== Exercise brief ==
List, from the lines below, each one with "have" in it.

[Data extracted from a collection]

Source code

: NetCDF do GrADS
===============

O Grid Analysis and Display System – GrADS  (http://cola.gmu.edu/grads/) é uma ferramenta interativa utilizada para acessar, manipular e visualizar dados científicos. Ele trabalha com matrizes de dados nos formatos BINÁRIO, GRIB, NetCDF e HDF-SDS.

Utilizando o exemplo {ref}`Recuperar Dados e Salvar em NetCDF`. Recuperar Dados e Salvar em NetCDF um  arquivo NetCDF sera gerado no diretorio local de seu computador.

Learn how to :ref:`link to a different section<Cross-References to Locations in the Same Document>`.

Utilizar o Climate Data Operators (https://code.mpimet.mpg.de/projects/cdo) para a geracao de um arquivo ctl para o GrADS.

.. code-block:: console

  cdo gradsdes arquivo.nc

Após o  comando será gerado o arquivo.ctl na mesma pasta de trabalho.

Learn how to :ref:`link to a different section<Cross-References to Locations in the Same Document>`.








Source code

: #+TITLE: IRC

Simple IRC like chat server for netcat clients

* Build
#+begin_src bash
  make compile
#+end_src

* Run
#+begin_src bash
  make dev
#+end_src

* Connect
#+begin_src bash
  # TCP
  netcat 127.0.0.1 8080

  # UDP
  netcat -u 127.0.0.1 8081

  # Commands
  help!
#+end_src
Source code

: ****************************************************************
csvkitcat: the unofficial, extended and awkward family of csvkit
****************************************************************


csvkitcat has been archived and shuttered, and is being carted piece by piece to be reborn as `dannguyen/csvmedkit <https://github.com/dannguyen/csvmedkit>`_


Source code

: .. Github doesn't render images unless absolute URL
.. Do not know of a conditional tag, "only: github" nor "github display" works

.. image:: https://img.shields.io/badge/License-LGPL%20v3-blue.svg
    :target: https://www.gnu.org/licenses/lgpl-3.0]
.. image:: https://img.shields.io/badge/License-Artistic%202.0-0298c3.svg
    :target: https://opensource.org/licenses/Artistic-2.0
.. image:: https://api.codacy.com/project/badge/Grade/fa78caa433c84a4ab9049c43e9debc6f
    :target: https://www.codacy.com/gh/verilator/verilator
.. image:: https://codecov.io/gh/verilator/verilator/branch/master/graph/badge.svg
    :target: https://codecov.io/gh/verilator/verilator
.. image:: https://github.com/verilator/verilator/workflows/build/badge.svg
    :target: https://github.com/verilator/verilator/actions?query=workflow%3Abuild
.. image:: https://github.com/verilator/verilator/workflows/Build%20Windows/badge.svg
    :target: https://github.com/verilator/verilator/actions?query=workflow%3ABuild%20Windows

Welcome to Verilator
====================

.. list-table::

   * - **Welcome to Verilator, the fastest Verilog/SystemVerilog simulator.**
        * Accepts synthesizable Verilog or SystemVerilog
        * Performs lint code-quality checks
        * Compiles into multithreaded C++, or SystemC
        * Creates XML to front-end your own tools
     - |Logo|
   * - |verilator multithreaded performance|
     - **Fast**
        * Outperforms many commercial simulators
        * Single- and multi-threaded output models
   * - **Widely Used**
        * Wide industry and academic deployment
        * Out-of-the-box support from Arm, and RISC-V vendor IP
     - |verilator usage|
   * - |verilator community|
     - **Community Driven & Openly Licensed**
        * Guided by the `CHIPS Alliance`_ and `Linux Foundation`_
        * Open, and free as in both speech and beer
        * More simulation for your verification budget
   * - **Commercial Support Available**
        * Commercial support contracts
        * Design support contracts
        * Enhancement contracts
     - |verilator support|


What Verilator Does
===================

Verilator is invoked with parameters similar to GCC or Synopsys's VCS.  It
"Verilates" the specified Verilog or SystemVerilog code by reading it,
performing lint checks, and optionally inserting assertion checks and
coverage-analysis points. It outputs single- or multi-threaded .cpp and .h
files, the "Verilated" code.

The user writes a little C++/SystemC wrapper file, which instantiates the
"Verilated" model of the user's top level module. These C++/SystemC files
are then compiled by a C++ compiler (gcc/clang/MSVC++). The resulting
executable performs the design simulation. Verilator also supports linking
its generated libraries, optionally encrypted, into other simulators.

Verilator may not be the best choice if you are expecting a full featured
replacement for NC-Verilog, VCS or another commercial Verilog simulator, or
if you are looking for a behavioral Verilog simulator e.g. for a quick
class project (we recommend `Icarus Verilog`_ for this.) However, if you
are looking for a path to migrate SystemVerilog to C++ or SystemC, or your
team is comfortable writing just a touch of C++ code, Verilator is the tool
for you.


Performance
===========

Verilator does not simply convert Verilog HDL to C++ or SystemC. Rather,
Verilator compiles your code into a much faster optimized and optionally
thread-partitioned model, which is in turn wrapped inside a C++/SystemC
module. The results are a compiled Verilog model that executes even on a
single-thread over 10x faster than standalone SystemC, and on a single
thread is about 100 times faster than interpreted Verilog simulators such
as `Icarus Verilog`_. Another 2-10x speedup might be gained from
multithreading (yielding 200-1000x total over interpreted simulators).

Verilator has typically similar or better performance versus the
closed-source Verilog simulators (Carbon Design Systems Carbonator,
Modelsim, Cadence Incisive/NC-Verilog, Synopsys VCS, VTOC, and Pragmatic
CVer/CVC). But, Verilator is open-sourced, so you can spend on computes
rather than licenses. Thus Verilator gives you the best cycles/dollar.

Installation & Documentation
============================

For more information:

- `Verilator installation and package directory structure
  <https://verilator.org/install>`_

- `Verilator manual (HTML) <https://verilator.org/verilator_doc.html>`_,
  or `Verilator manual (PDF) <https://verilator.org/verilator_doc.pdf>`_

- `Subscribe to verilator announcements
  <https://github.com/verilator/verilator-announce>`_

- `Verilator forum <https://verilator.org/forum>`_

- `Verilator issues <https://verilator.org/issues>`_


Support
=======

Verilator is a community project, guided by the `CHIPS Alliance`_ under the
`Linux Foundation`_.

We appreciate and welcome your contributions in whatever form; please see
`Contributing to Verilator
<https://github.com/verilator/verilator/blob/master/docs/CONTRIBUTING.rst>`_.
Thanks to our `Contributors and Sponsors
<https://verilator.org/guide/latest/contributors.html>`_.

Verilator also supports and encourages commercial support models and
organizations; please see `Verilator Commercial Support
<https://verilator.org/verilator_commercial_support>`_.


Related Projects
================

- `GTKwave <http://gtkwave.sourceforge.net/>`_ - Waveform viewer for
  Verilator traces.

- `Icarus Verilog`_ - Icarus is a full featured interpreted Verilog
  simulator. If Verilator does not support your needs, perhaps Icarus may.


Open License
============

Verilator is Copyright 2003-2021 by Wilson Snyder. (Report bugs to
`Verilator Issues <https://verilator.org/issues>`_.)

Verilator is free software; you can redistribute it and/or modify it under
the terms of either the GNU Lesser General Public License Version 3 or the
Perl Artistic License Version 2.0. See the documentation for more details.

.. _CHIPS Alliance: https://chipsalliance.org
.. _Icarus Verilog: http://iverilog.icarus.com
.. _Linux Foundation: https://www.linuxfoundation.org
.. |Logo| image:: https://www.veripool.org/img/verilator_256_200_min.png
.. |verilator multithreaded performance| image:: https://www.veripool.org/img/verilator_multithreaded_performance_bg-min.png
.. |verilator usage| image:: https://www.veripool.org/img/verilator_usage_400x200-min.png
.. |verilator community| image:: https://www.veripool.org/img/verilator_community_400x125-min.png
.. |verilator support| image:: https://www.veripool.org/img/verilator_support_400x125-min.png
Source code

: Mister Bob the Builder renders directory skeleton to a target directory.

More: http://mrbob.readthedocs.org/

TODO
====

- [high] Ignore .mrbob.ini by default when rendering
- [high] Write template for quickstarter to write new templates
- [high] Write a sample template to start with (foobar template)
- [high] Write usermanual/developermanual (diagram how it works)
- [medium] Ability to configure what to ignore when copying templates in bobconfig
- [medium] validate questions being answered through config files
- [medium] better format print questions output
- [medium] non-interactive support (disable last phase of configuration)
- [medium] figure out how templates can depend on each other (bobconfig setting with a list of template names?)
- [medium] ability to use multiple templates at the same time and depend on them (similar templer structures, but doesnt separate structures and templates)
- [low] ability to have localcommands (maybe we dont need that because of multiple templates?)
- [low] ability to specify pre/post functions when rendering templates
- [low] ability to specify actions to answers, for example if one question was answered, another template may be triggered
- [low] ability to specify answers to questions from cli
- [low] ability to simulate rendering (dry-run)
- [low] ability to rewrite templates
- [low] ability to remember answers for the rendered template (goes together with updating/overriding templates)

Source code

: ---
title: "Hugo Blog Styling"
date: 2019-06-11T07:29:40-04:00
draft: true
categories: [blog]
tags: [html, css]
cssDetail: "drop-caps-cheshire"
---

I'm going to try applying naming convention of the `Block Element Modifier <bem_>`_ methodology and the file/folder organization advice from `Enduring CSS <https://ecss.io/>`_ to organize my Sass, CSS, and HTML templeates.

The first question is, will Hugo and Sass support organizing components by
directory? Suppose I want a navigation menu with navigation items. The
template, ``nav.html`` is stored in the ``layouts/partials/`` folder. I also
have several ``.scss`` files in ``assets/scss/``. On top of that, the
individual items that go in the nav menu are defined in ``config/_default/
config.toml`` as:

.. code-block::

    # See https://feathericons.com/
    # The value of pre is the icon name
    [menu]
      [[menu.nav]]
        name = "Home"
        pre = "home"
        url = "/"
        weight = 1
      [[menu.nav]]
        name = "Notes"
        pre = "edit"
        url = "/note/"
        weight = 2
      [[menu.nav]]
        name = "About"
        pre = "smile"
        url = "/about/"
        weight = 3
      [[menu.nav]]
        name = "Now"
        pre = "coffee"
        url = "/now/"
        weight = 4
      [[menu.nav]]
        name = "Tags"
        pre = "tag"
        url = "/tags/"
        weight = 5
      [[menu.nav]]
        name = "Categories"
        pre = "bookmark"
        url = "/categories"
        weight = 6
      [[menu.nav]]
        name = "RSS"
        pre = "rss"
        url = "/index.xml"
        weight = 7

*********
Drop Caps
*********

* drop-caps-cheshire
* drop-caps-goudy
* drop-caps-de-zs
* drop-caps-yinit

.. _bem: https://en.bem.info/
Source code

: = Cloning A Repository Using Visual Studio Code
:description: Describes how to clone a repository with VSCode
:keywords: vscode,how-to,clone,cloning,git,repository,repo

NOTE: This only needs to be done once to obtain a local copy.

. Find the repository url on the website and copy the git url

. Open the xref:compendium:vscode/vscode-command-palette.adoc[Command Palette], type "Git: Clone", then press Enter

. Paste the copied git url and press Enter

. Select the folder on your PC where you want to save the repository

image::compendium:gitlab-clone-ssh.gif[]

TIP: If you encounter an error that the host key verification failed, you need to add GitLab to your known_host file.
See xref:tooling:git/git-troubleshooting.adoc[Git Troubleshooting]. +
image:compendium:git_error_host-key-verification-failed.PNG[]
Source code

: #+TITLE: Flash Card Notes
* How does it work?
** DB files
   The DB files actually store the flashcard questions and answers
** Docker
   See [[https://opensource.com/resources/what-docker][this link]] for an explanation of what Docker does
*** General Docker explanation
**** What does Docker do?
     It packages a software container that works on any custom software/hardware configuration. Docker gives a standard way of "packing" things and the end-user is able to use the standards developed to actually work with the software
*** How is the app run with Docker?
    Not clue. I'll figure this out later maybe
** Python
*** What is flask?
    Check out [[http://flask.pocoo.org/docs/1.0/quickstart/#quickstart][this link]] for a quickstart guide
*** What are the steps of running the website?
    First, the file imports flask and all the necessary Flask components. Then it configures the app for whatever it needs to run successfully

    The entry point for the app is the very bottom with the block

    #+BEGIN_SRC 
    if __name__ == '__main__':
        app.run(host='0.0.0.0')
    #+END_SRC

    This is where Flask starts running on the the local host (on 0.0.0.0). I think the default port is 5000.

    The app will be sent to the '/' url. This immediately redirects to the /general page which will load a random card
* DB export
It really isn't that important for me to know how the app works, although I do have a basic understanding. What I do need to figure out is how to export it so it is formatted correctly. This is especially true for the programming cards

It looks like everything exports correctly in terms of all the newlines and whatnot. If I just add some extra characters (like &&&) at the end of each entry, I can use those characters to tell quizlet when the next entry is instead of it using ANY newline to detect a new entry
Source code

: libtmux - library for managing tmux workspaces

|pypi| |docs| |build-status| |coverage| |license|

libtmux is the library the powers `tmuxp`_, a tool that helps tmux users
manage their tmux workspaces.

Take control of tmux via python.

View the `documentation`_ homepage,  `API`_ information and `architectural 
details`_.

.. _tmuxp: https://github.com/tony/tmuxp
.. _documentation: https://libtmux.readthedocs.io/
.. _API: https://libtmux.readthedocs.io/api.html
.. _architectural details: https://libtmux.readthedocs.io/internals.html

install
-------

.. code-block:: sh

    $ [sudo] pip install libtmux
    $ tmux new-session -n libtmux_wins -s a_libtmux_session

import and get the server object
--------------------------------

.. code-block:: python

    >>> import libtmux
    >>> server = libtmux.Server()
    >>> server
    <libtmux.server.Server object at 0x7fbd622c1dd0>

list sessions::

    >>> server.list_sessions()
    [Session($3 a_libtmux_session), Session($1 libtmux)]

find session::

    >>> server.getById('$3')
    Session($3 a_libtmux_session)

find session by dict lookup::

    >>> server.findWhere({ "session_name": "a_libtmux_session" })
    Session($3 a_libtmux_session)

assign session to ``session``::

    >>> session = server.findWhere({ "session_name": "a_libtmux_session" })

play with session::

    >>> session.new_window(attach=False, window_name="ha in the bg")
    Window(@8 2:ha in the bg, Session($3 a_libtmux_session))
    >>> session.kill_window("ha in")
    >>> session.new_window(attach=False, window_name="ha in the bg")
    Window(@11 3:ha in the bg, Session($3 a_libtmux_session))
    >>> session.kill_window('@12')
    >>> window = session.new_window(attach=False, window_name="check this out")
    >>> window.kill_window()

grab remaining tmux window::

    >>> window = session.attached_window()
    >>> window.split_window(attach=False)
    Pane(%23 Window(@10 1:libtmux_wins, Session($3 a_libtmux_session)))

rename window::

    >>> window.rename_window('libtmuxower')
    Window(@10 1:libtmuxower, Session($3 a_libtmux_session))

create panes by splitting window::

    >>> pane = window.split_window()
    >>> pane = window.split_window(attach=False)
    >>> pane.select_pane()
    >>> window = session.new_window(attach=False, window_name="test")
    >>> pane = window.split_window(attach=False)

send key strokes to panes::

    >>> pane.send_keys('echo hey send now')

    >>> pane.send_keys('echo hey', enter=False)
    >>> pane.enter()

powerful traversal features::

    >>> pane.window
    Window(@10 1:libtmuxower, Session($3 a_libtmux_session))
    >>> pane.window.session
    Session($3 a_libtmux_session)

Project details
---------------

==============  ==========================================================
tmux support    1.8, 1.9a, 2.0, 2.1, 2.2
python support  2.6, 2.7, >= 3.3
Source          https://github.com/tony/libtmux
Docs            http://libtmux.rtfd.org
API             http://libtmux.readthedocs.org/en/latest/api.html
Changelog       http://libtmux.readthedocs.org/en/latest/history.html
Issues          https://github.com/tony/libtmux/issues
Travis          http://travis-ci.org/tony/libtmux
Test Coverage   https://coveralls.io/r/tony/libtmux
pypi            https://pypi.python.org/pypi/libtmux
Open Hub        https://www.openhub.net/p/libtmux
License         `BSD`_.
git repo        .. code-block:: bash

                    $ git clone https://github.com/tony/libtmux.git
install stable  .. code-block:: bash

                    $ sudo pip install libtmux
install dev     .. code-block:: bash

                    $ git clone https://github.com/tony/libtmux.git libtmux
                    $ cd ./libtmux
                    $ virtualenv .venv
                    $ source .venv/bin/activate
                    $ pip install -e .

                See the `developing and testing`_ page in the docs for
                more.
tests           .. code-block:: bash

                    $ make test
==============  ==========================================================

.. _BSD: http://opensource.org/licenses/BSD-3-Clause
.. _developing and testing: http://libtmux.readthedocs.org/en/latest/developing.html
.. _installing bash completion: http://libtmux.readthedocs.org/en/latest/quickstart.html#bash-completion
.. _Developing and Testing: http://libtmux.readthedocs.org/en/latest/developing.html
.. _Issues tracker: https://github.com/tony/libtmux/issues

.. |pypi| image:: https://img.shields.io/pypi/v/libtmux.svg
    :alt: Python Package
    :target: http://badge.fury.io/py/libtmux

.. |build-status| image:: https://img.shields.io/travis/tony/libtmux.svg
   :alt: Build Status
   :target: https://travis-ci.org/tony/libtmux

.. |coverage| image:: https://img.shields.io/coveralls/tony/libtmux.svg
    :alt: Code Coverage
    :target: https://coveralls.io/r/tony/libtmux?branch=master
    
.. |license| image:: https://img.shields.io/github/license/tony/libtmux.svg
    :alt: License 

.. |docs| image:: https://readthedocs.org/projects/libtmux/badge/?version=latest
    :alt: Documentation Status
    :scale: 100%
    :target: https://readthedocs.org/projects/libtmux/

== Response to this task ==
- [low] ability to have localcommands (maybe we dont need that because of multiple templates?)
have several ``.scss`` files in ``assets/scss/``. On top of that, the
It really isn't that important for me to know how the app works, although I do have a basic understanding. What I do need to figure out is how to export it so it is formatted correctly. This is especially true for the programming cards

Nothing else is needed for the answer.